CEO Samsunga, DJ Koh sam przyznaje, że Galaxy Fold został pokazany na długo przed zakończeniem prac. Sam pokaz miał być swoistym przygotowaniem rynku na zupełnie nowe spojrzenie na smartfony. Jednocześnie przyznał się do upokorzenia jakie przyniosła pierwsza wersja składanego smartfona.
Cała ta sytuacja może przywołać na myśl ogromna wpadkę przy okazji rynkowej premiery Galaxy Note 7, a dokładniej tego co działo się już po premierze. Wciąż wiele osób pamięta jakie „zagrożenie” stanowiły te smartfony. A właściwie baterie, które były swoistą bomba z opóźniony zapłonem. Sytuacja była na tyle poważna, że wiele linii lotniczych zakazało wnoszenia Note 7 na pokład samolotu.

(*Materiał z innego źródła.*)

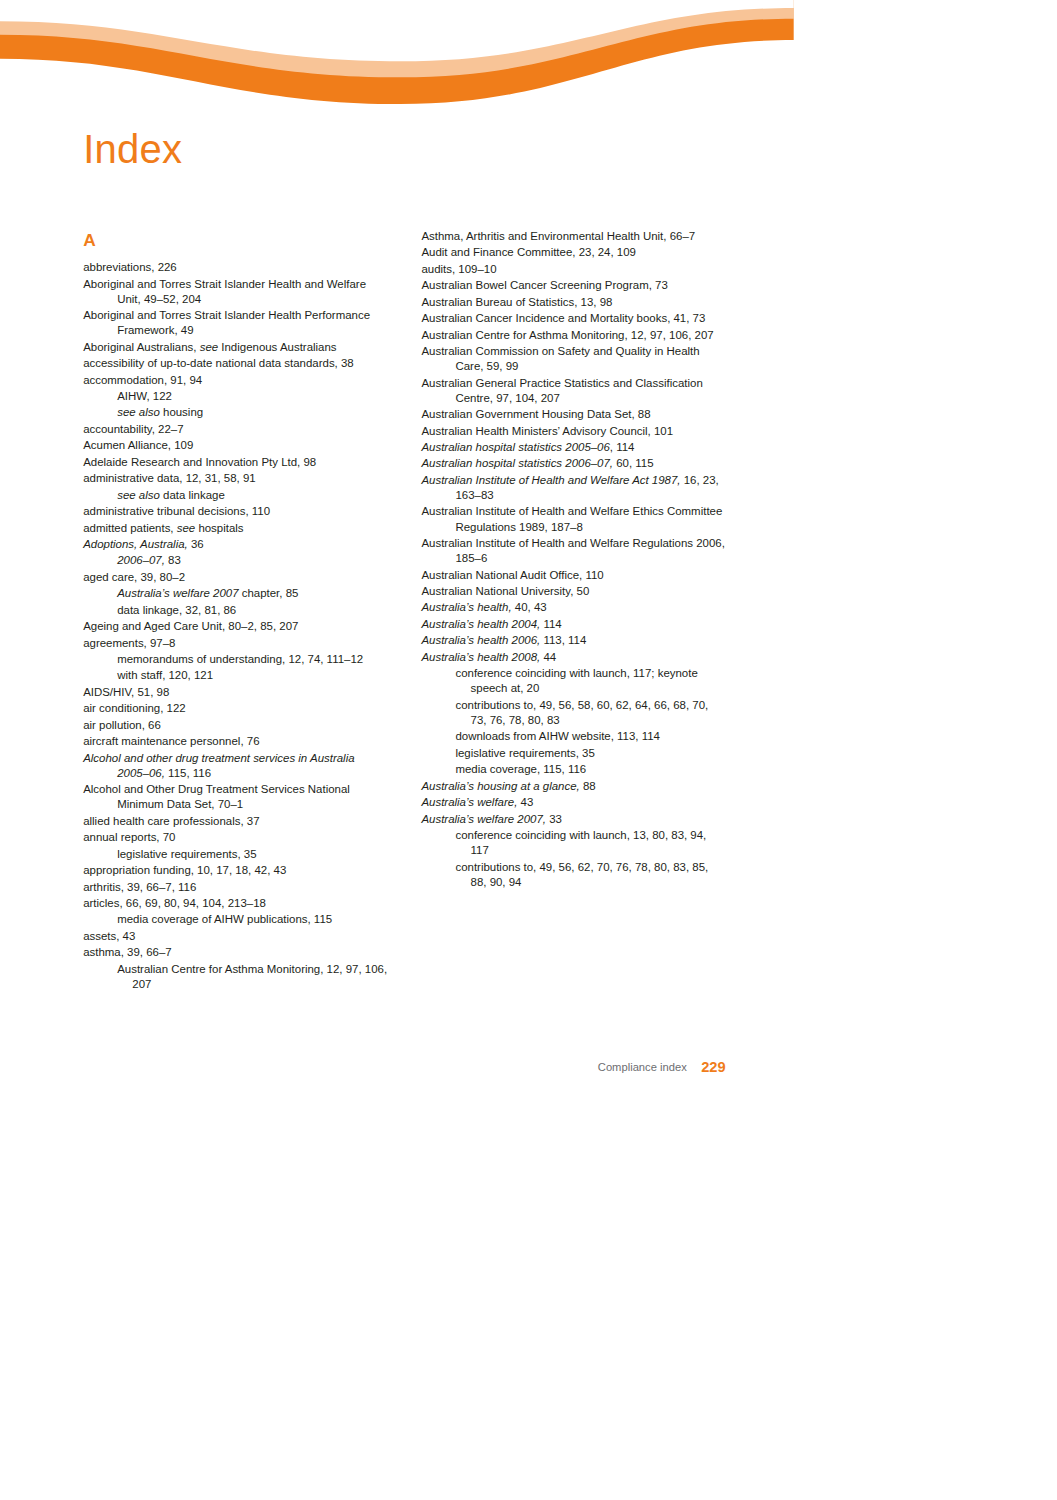Index
A
abbreviations, 226
Aboriginal and Torres Strait Islander Health and Welfare Unit, 49–52, 204
Aboriginal and Torres Strait Islander Health Performance Framework, 49
Aboriginal Australians, see Indigenous Australians
accessibility of up-to-date national data standards, 38
accommodation, 91, 94
AIHW, 122
see also housing
accountability, 22–7
Acumen Alliance, 109
Adelaide Research and Innovation Pty Ltd, 98
administrative data, 12, 31, 58, 91
see also data linkage
administrative tribunal decisions, 110
admitted patients, see hospitals
Adoptions, Australia, 36
2006–07, 83
aged care, 39, 80–2
Australia’s welfare 2007 chapter, 85
data linkage, 32, 81, 86
Ageing and Aged Care Unit, 80–2, 85, 207
agreements, 97–8
memorandums of understanding, 12, 74, 111–12
with staff, 120, 121
AIDS/HIV, 51, 98
air conditioning, 122
air pollution, 66
aircraft maintenance personnel, 76
Alcohol and other drug treatment services in Australia 2005–06, 115, 116
Alcohol and Other Drug Treatment Services National Minimum Data Set, 70–1
allied health care professionals, 37
annual reports, 70
legislative requirements, 35
appropriation funding, 10, 17, 18, 42, 43
arthritis, 39, 66–7, 116
articles, 66, 69, 80, 94, 104, 213–18
media coverage of AIHW publications, 115
assets, 43
asthma, 39, 66–7
Australian Centre for Asthma Monitoring, 12, 97, 106, 207
Asthma, Arthritis and Environmental Health Unit, 66–7
Audit and Finance Committee, 23, 24, 109
audits, 109–10
Australian Bowel Cancer Screening Program, 73
Australian Bureau of Statistics, 13, 98
Australian Cancer Incidence and Mortality books, 41, 73
Australian Centre for Asthma Monitoring, 12, 97, 106, 207
Australian Commission on Safety and Quality in Health Care, 59, 99
Australian General Practice Statistics and Classification Centre, 97, 104, 207
Australian Government Housing Data Set, 88
Australian Health Ministers’ Advisory Council, 101
Australian hospital statistics 2005–06, 114
Australian hospital statistics 2006–07, 60, 115
Australian Institute of Health and Welfare Act 1987, 16, 23, 163–83
Australian Institute of Health and Welfare Ethics Committee Regulations 1989, 187–8
Australian Institute of Health and Welfare Regulations 2006, 185–6
Australian National Audit Office, 110
Australian National University, 50
Australia’s health, 40, 43
Australia’s health 2004, 114
Australia’s health 2006, 113, 114
Australia’s health 2008, 44
conference coinciding with launch, 117; keynote speech at, 20
contributions to, 49, 56, 58, 60, 62, 64, 66, 68, 70, 73, 76, 78, 80, 83
downloads from AIHW website, 113, 114
legislative requirements, 35
media coverage, 115, 116
Australia’s housing at a glance, 88
Australia’s welfare, 43
Australia’s welfare 2007, 33
conference coinciding with launch, 13, 80, 83, 94, 117
contributions to, 49, 56, 62, 70, 76, 78, 80, 83, 85, 88, 90, 94
Compliance index 229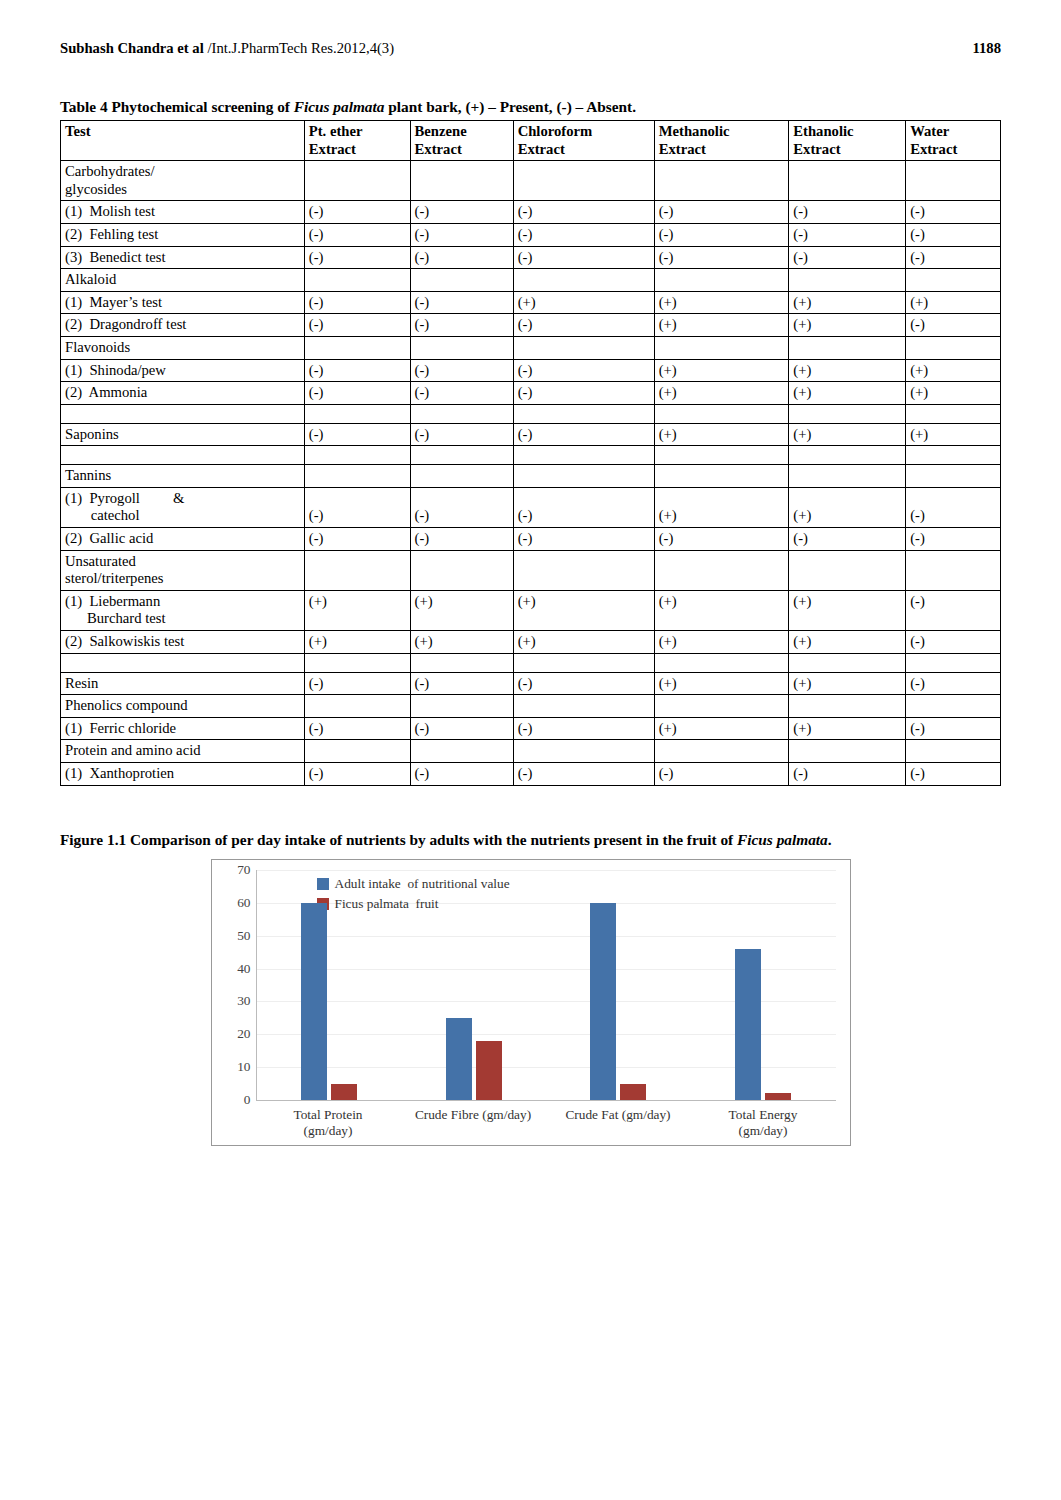Subhash Chandra et al /Int.J.PharmTech Res.2012,4(3)
1188
Table 4 Phytochemical screening of Ficus palmata plant bark, (+) – Present, (-) – Absent.
| Test | Pt. ether Extract | Benzene Extract | Chloroform Extract | Methanolic Extract | Ethanolic Extract | Water Extract |
| --- | --- | --- | --- | --- | --- | --- |
| Carbohydrates/ glycosides | | | | | | |
| (1) Molish test | (-) | (-) | (-) | (-) | (-) | (-) |
| (2) Fehling test | (-) | (-) | (-) | (-) | (-) | (-) |
| (3) Benedict test | (-) | (-) | (-) | (-) | (-) | (-) |
| Alkaloid | | | | | | |
| (1) Mayer’s test | (-) | (-) | (+) | (+) | (+) | (+) |
| (2) Dragondroff test | (-) | (-) | (-) | (+) | (+) | (-) |
| Flavonoids | | | | | | |
| (1) Shinoda/pew | (-) | (-) | (-) | (+) | (+) | (+) |
| (2) Ammonia | (-) | (-) | (-) | (+) | (+) | (+) |
| Saponins | (-) | (-) | (-) | (+) | (+) | (+) |
| Tannins | | | | | | |
| (1) Pyrogoll & catechol | (-) | (-) | (-) | (+) | (+) | (-) |
| (2) Gallic acid | (-) | (-) | (-) | (-) | (-) | (-) |
| Unsaturated sterol/triterpenes | | | | | | |
| (1) Liebermann Burchard test | (+) | (+) | (+) | (+) | (+) | (-) |
| (2) Salkowiskis test | (+) | (+) | (+) | (+) | (+) | (-) |
| Resin | (-) | (-) | (-) | (+) | (+) | (-) |
| Phenolics compound | | | | | | |
| (1) Ferric chloride | (-) | (-) | (-) | (+) | (+) | (-) |
| Protein and amino acid | | | | | | |
| (1) Xanthoprotien | (-) | (-) | (-) | (-) | (-) | (-) |
Figure 1.1 Comparison of per day intake of nutrients by adults with the nutrients present in the fruit of Ficus palmata.
70 60 50 40 30 20 10 0
Adult intake of nutritional value
Ficus palmata fruit
Total Protein
(gm/day)
Crude Fibre (gm/day)
Crude Fat (gm/day)
Total Energy
(gm/day)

W takiej sytuacji można się zastanowić czy taki a nie inny obrót spraw w przypadku Galaxy Fold jest w zasadzie najlepszym co mogło nas, konsumentów spotkać. Jedynymi osobami, które miały nieprzyjemności korzystać z wadliwych egzemplarzy są dziennikarze oraz sami przedstawiciele Samsunga. To właśnie dzięki pracy tej pierwszej grupy mieliśmy okazję usłyszeć o tych problemach oraz poznać reakcje jak i dalszy plan Samsunga.
Najbliższy Event na jakim możemy poznać najnowsze informacje dotyczące Galaxy Fold oraz innych urządzeń opracowywanych przez Samsunga ma mieć miejsce 7 sierpnia. A mowa tu oczywiście o wydarzeniu Unpacked, które w głównej mierze skupi się na dwóch urządzeniach Note 10 oraz Note 10 Plus.